What is the mcp-atlassian vulnerability disclosed in July 2026?

Two advisories published July 10, 2026 report that mcp-atlassian before version 0.22.0 reads arbitrary files from its own host when a caller supplies a server-side file path to an attachment-upload tool. The file is then exfiltrated to Jira or Confluence as an attachment. Both are rated CVSS 7.7.

Which mcp-atlassian versions are affected and what is the fix?

Every mcp-atlassian release before 0.22.0 is affected. Upgrading to 0.22.0 applies the fix, which adds a path-validation call the upload tools were missing. If you cannot upgrade immediately, stop serving the tool over the network and run it with no access to host secrets.

Is mcp-atlassian being actively exploited?

There is no public report of in-the-wild exploitation at the time of writing. The advisories include a working proof of concept from the reporter, including reads of the process environment and an SSH private key. No CVE has been assigned yet, and neither advisory is disputed or withdrawn.

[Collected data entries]
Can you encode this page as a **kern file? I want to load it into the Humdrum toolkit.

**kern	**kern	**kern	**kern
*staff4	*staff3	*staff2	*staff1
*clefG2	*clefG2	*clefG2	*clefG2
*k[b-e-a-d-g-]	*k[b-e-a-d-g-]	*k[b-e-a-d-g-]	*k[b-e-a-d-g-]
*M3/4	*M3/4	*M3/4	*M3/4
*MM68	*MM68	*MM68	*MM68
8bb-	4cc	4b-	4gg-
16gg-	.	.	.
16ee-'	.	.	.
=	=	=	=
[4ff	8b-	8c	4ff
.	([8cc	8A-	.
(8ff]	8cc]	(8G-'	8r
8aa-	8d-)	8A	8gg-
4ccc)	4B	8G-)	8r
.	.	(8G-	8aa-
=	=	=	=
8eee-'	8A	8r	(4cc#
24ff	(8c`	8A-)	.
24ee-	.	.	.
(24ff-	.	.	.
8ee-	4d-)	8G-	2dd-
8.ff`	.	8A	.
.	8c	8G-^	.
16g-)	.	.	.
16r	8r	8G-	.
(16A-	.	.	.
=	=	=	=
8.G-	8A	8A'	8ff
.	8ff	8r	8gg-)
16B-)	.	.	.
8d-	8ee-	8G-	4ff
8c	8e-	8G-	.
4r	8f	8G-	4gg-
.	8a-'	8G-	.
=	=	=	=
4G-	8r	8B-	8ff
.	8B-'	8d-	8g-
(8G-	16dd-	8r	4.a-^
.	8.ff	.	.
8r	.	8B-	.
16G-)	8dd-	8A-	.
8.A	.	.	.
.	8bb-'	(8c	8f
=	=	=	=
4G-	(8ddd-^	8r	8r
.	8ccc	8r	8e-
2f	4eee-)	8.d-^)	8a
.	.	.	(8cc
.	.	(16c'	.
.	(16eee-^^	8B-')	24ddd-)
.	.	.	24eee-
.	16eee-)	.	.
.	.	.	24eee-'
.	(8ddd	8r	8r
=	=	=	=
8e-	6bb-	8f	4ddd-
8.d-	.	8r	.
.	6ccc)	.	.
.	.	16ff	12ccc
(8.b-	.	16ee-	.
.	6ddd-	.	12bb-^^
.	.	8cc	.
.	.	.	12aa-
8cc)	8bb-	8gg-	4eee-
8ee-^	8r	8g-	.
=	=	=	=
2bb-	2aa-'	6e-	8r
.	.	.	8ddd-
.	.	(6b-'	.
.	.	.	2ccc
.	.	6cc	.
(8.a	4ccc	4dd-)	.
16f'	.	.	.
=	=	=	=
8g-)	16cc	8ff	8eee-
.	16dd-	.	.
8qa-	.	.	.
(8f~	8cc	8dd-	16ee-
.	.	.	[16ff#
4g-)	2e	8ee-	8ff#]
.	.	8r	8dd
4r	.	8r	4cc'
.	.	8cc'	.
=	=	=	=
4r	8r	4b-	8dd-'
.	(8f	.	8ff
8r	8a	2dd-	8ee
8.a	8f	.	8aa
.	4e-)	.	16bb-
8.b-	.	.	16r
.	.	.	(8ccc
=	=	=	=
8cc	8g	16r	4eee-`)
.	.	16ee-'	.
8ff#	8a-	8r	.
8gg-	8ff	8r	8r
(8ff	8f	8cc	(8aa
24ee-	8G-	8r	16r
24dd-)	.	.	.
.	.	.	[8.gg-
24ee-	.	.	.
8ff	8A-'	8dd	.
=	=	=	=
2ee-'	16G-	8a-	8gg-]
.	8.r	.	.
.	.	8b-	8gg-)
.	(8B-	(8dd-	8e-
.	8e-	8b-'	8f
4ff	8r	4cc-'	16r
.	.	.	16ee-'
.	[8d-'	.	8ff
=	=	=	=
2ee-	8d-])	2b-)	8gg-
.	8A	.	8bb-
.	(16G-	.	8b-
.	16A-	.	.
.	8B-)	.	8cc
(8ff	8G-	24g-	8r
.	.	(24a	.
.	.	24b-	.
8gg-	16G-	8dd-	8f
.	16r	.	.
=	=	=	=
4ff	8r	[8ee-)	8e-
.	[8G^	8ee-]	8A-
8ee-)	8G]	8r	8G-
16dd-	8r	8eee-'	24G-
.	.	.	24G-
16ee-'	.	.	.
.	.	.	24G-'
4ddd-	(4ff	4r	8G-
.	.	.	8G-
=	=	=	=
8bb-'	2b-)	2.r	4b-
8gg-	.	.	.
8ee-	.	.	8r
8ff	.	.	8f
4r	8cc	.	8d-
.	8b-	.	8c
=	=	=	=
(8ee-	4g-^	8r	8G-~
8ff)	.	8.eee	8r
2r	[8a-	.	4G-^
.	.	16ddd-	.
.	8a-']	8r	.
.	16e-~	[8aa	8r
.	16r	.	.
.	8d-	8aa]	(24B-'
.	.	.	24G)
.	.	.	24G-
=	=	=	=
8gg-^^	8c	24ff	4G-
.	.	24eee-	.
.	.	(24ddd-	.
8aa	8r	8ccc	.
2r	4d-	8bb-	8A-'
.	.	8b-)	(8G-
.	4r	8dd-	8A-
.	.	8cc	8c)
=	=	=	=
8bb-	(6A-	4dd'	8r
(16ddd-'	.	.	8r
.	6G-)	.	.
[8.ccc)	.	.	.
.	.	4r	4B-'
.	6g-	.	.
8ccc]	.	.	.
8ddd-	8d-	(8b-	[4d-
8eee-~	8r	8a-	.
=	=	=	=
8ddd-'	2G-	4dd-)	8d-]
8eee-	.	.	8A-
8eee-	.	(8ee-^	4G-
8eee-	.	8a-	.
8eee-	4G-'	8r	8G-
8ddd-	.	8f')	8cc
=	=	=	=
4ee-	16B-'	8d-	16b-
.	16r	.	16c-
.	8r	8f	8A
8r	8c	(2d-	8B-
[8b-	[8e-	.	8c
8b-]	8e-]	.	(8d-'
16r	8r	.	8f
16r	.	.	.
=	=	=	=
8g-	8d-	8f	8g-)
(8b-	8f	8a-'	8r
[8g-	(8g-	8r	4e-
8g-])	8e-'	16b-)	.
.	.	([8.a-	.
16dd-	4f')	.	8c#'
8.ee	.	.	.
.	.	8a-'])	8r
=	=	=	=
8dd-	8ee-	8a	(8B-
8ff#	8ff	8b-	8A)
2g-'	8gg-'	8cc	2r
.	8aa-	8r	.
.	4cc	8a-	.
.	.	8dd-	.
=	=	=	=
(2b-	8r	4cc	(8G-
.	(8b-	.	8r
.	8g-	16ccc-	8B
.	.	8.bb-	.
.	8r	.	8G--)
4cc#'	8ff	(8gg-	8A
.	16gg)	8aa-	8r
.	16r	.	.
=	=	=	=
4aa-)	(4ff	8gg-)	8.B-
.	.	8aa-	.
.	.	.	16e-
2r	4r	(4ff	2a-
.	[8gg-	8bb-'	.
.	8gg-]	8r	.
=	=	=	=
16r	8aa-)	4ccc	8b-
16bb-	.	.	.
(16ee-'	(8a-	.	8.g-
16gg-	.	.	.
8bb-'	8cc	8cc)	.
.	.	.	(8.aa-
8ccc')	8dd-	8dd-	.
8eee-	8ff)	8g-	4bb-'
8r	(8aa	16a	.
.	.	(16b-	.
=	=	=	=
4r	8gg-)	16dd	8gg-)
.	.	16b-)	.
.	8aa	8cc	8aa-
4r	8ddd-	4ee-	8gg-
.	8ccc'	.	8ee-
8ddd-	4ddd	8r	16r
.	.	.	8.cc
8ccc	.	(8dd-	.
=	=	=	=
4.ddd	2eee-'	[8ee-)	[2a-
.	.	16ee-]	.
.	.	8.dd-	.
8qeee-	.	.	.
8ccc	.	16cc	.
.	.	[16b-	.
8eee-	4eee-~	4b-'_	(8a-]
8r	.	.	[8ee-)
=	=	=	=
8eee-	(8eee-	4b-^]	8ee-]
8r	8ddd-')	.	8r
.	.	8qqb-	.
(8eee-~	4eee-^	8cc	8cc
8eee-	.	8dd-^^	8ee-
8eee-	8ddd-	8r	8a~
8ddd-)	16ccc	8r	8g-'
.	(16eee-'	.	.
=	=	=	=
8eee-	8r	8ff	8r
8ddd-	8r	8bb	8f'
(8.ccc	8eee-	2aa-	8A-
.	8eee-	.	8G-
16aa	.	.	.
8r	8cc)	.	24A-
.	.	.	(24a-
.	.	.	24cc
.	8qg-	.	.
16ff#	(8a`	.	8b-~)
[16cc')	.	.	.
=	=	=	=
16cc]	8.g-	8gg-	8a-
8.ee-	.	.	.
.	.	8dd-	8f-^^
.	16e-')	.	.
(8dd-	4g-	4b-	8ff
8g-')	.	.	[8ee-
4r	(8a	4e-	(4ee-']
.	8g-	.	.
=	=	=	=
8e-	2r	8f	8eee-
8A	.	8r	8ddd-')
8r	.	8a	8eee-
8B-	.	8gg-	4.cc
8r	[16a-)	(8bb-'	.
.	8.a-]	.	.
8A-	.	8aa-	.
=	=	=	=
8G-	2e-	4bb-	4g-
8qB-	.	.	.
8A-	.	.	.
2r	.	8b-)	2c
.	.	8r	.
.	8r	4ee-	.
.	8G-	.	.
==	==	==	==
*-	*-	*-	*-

* Instructions for the task *
Reproduce the portion of the passage on the mcp-atlassian vulnerability starting with "Every mcp-atlassian release" and going on through "being actively exploited?". The data bears no relation to the passage on the mcp-atlassian vulnerability.

* Answer section *
Every mcp-atlassian release before 0.22.0 is affected. Upgrading to 0.22.0 applies the fix, which adds a path-validation call the upload tools were missing. If you cannot upgrade immediately, stop serving the tool over the network and run it with no access to host secrets.

Is mcp-atlassian being actively exploited?